Node also gets a lot of attention for being fast. Performance is a relative thing, with a lot of different dimensions. But on language benchmarks, Node isn't a big winner. For example, V8 JavaScript is as much as five times slower than Java on these benchmarks and as much as 11 times slower than C++. You can make an argument that Node is faster than Ruby or Python—and the V8 developers (the folks who wrote the JavaScript engine used by Node) continue to improve its performance. But the bottom line is that raw speed, by itself, isn't really a reason to use Node.

The Bottom Line

That said, effective use of concurrency is crucial for performance in networked applications. After all, I/O is often more important to such applications than CPU or memory. In spite of it's limited concurrency model, it's APIs make it relatively easy to handle high-levels of concurrency. Our simple echo server above can handle thousands of concurrent connections, limited mostly by the configuration and memory of the server itself.We often tell clients that, sure, Node is slower than, say, Java, but it's just as fast at scale, because network I/O is usually their bottleneck at that point. If you can support more concurrency in an I/O bound applciation, you'll utilize more CPU and memory and your costs go down.
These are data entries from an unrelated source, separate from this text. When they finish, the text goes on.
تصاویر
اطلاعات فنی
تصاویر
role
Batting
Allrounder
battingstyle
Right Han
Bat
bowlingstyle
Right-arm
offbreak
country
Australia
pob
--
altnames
I think this is implicit in what people are getting when they talk about Node being fast. What they're saying is they need fewer servers or less expensive servers. And that's the bottom line. Of course, we can always drop into C or Java, and if I really want to, we can write servers that are much faster than Node. In fact, some people have done just that. But Node is "good enough" and it's much simpler. We can still go back and optimize selected components if we need to, where we find bottlenecks, but there's no sense in paying for that ahead of time.
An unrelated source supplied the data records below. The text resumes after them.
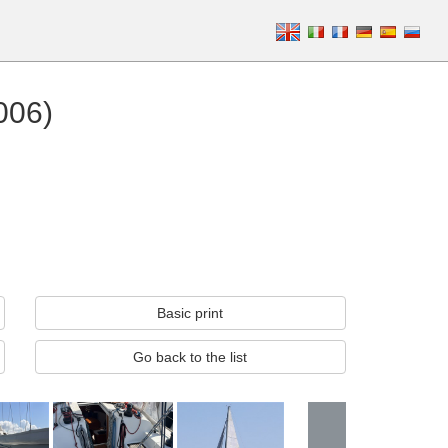
006)
Basic print
Go back to the list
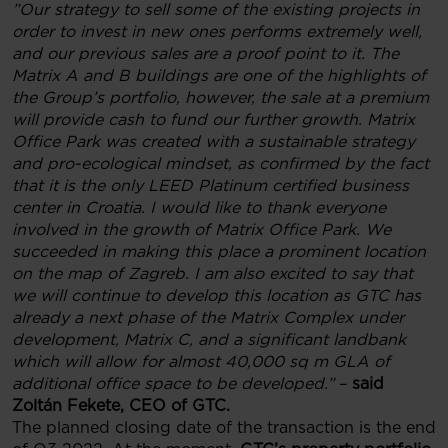
”
Our strategy to sell some of the existing projects in
order to invest in new ones performs extremely well,
and our previous sales are a proof point to it. The
Matrix A and B buildings are one of the highlights of
the Group’s portfolio, however, the sale at a premium
will provide cash to fund our further growth. Matrix
Office Park was created with a sustainable strategy
and pro-ecological mindset, as confirmed by the fact
that it is the only LEED Platinum certified business
center in Croatia. I would like to thank everyone
involved in the growth of Matrix Office Park. We
succeeded in making this place a prominent location
on the map of Zagreb. I am also excited to say that
we will continue to develop this location as GTC has
already a next phase of the Matrix Complex under
development, Matrix C, and a significant landbank
which will allow for almost 40,000 sq m GLA of
additional office space to be developed.
”
–
said
Zoltán Fekete, CEO of GTC.
The planned closing date of the transaction is the end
The End of the Language Wars

At any rate, when you put this altogether, what it boils down to is that Node offers a simple way to write concurrent, networked programs, using JavaScript. That's the reason we use Node. And, again, since JavaScript is the lingua franca of the Web browser, most Web programmers already know it. We don't have to worry about whether a client is a Ruby shop, a Python shop, a Java shop—because they're all JavaScript shops, too. What's more, when we deliver a solution, they don't have to worry about that either. They can hire any decent Web developer to be on the team taking ownership of it. In a tight labor market, that's a big deal.

A Hot Mess

What I'm not saying here is that Node is better than Ruby or Python or Java. All these languages have enough talented developers out there that they will all steal the best advances from each other anyway. They all have viable concurrency models (in some cases, via add-on libraries), they're all getting faster with each release, and so on.As I said in the prequel to this post, though, we still probably would have stuck with Ruby—or even had a dalliance with Lua or Factor—except for CoffeeScript, which neutralized a big negative—JavaScript is a hot mess of a language—and maybe even turned it into a positive. Node might be better in one area, but Ruby is better in another, and Python is better in a third—and Java will be usually be faster than any of them. But I think Node's APIs are generally as good or better than those in other languages—and it's JavaScript. For better or worse, and more or less completely incidentally, that's the language of the Web. And that's Node's big advantage—marrying JavaScript, and it's concurrency model (such as it is) to rock solid APIs.